OmniOpti is the company that is performing optimization of delivery vehicles routes and they wanted to examine the possibility of applying HPC to optimize the route of delivery vehicles and examine the cost-effectiveness of the whole process. Our solution adds another dimension to the route optimization problem - using more and better alternative routes. This provides the users with more choices to choose from and consequently achieve big savings.
Route optimization is a process with high computational costs, so it is a perfect match for HPC. Higher computer power leads to less costs.
We can optimize all kinds of distribution operations, mobility services and other logistic operations, but currently focusing on road transport.

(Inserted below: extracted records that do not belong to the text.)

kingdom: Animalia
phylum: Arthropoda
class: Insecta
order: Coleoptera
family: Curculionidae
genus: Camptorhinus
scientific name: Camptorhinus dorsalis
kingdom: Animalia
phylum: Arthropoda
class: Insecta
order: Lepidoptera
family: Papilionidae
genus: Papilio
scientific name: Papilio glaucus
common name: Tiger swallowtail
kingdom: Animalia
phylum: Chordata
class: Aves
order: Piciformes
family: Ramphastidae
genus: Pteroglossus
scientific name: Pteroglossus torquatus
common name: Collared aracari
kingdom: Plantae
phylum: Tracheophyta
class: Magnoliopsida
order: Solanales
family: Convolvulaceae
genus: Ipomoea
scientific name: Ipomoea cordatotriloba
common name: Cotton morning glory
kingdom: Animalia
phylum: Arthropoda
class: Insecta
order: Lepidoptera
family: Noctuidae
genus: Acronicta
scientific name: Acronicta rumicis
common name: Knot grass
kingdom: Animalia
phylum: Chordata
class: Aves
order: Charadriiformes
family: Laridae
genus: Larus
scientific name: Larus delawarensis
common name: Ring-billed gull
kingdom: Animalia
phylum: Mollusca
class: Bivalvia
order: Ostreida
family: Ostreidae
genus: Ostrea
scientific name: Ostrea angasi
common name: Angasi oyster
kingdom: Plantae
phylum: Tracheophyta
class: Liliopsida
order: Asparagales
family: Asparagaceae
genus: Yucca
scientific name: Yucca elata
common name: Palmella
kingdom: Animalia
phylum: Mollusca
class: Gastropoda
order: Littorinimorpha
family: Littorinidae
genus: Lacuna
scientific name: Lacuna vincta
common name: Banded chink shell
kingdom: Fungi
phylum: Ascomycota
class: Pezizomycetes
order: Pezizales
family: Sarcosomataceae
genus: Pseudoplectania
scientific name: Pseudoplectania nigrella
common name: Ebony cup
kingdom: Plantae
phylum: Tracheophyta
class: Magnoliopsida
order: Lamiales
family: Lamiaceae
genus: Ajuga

Apart from decreasing fuel usage we may also reduce congestions. Our solution can be used for improving centralized traffic management solutions, which will be especially useful for autonomous vehicles. This centralized traffic management system is not yet an off-the-shelf solution, but needs some additional research and development, possibly with several partners.
University’s goal was to investigate the possibility of HPC usage for route optimization problem solving. Our goal was to investigate the possibility of HPC usage for route optimization problem solving. The chosen approach is to convert existing route optimization algorithm, written sequentially in Java, to parallel Python code. For that, existing solutions were chosen.
For achieving the goals defined above, their team has spent approximately 20 man-days on research and 20 man-days on implementation of described solutions. Approximately 75% of the total problem is solved.
After HPC testing is performed, OmniOpti will need to evaluate profitability of HPC usage for route optimization problem solving.